Éditions Obsidiane

Rainer Maria Rilke

Chant de l'amour et de la mort du Cornette Christoph Rilke

(bilingue, préface et traduction de Maurice Betz)
 

Rilke écrit ce texte, poème en prose ou nouvelle poétique, en 1899, au retour de son premier voyage en Russie. Un de ses lointains parents, Christoph Rilke, cornette en mission militaire à la frontière de l'Empire austro-hongrois, en lutte avec l'Empire ottoman, fait tragiquement l'expérience de l'amour et de la mort.
L'ouvrage est illustré de vignettes de Jan Voss.

En co-édition avec Les 3P



Extraits de la préface


"C'était cela la poésie; c'était l'expérience de tout cela, devenue sang, regard, geste, et communiquée par les moyens les plus subtils. C'était cela, un poète. Son image, comme un cercle dans l'étang, pouvait grandir dans nos yeux sans qu'elle eût besoin d'être précisée...
Le miracle de cette poésie se renouvelle à tous les âges et sous toutes les latitudes.

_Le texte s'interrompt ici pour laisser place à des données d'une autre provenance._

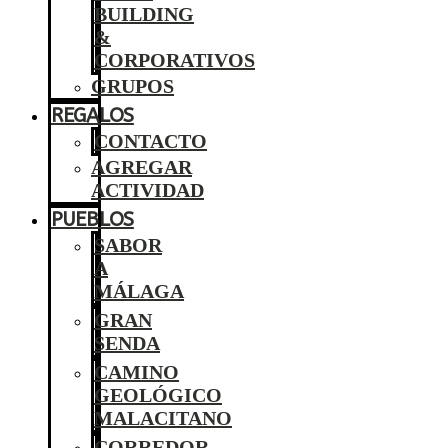
BUILDING
&
CORPORATIVOS
GRUPOS
REGALOS
CONTACTO
AGREGAR
ACTIVIDAD
PUEBLOS
SABOR
A
MÁLAGA
GRAN
SENDA
CAMINO
GEOLÓGICO
MALACITANO
CORREDOR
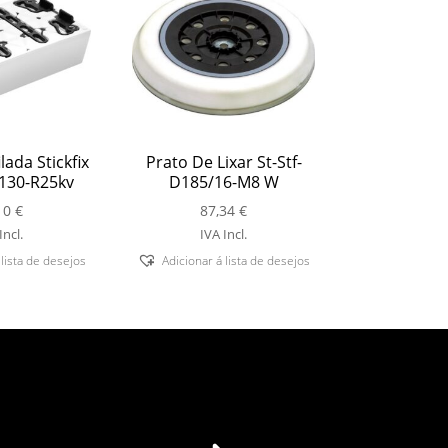
lada Stickfix
Prato De Lixar St-Stf-
s130-R25kv
D185/16-M8 W
10
€
87,34
€
Incl.
IVA Incl.
 lista de desejos
Adicionar á lista de desejos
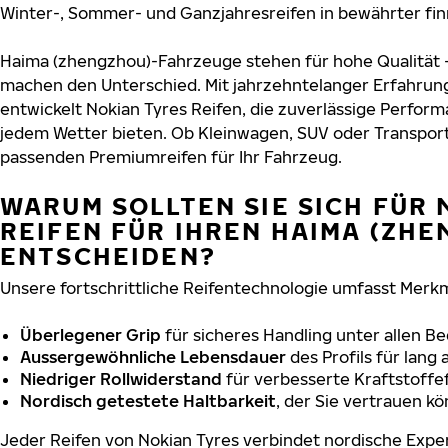
Winter-, Sommer- und Ganzjahresreifen in bewährter finn
Haima (zhengzhou)-Fahrzeuge stehen für hohe Qualität 
machen den Unterschied. Mit jahrzehntelanger Erfahru
entwickelt Nokian Tyres Reifen, die zuverlässige Perform
jedem Wetter bieten. Ob Kleinwagen, SUV oder Transport
passenden Premiumreifen für Ihr Fahrzeug.
WARUM SOLLTEN SIE SICH FÜR 
REIFEN FÜR IHREN HAIMA (ZH
ENTSCHEIDEN?
Unsere fortschrittliche Reifentechnologie umfasst Merkm
Überlegener Grip
für sicheres Handling unter allen B
Aussergewöhnliche Lebensdauer
des Profils für lang
Niedriger Rollwiderstand
für verbesserte Kraftstoffef
Nordisch getestete Haltbarkeit
, der Sie vertrauen k
Jeder Reifen von Nokian Tyres verbindet nordische Exper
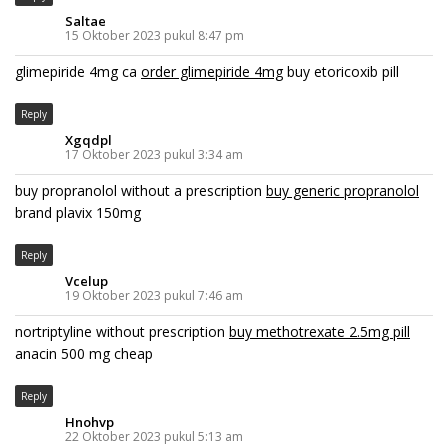
Saltae
15 Oktober 2023 pukul 8:47 pm
glimepiride 4mg ca
order glimepiride 4mg
buy etoricoxib pill
Reply
Xgqdpl
17 Oktober 2023 pukul 3:34 am
buy propranolol without a prescription
buy generic propranolol
brand plavix 150mg
Reply
Vcelup
19 Oktober 2023 pukul 7:46 am
nortriptyline without prescription
buy methotrexate 2.5mg pill
anacin 500 mg cheap
Reply
Hnohvp
22 Oktober 2023 pukul 5:13 am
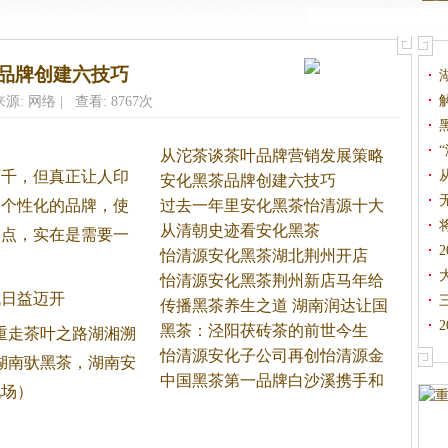
品牌创建六技巧
来源: 网络 | 查看: 8767次
从沱茶谈茶叶品牌营销发展策略
百千，但真正让人印
安化黑茶品牌创建六技巧
个个性化的品牌，使
过去一年里安化黑茶怡清源十大
新
从清朝史迹看安化黑茶
焦点，实在是需要一
怡清源安化黑茶湖北荆州开店
怡清源安化黑茶荆州新店马年给
伐日益迈开
力
传播黑茶养生之道 湖南润达让国
黑茶：泾阳茯砖茶的前世今生
“重走茶叶之路湖湘溯
怡清源安化子公司再创怡清源金
湖南驮
黑茶
，湖南安
牌
中国黑茶第一品牌白沙溪携手和
现场）
君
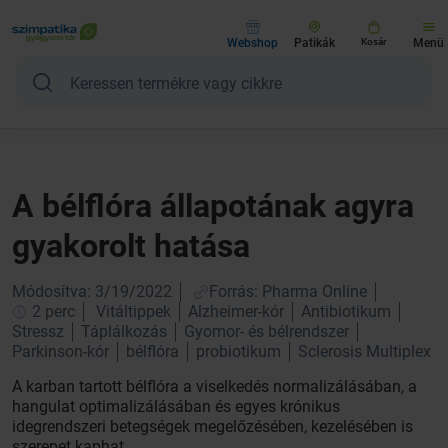
Webshop
Patikák
Kosár
Menü
A bélflóra állapotának agyra
gyakorolt hatása
Módosítva: 3/19/2022
Forrás: Pharma Online
2 perc
Vitáltippek
Alzheimer-kór
Antibiotikum
Stressz
Táplálkozás
Gyomor- és bélrendszer
Parkinson-kór
bélflóra
probiotikum
Sclerosis Multiplex
A karban tartott bélflóra a viselkedés normalizálásában, a
hangulat optimalizálásában és egyes krónikus
idegrendszeri betegségek megelőzésében, kezelésében is
szerepet kaphat.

Cinquante ans après que le jeune Rilke eut déchiffré l'émouvante aventure de son ancêtre le cornette de Langenau dans les volutes d'un ciel de printemps et eut écrit ce bref poème, obéissant à une dictée intérieure, sans une rature, en une seule nuit, ce petit livre a fait la conquête de l'Europe et plus de huit-cent mille exemplaires en sont répandus à travers le monde."
(Maurice Betz)



Extraits

*

Monsieur de Langenau écrit une lettre, tout absorbé. Lentement il moule de grands caractères , sérieux et droits :

          "Ma bonne mère,
Soyez fière : je porte le drapeau,
Soyez sans inquiétude : je porte le drapeau,
Aimez-moi bien : je porte le drapeau..."

Puis il serre la lettre dans sa tunique, dans le coin le plus secret, auprès du pétale de rose. Et il pense : Bientôt elle en sera toute parfumée. Et il pense : Peut-être quelqu'un la trouvera-t-il un jour... Et il pense : ...car l'ennemi est proche.


*

La chambre du donjon est sombre. Mais ils s'éclairent au visage avec leurs sourires. Ils tâtonnent devant eux comme des aveugles et ils trouvent l'autre comme une porte. Presque comme des enfants qui ont peur de la nuit, ils se serrent l'un dans l'autre. Et pourtant ils n'ont pas peur. Il n'est rien qui soit contre eux : pas d'hier, pas de lendemain : car le temps s'est effondré. Et ils fleurissent hors de ses ruines.
Il ne demande pas : "Ton époux ?"
Elle ne demande pas : "Ton nom ?"
Car ils se sont trouvés pour être l'un pour l'autre une race nouvelle. Ils se donneront cent nouveaux noms et se les retireront l'un à l'autre, doucement comme on détache une boucle d'oreille.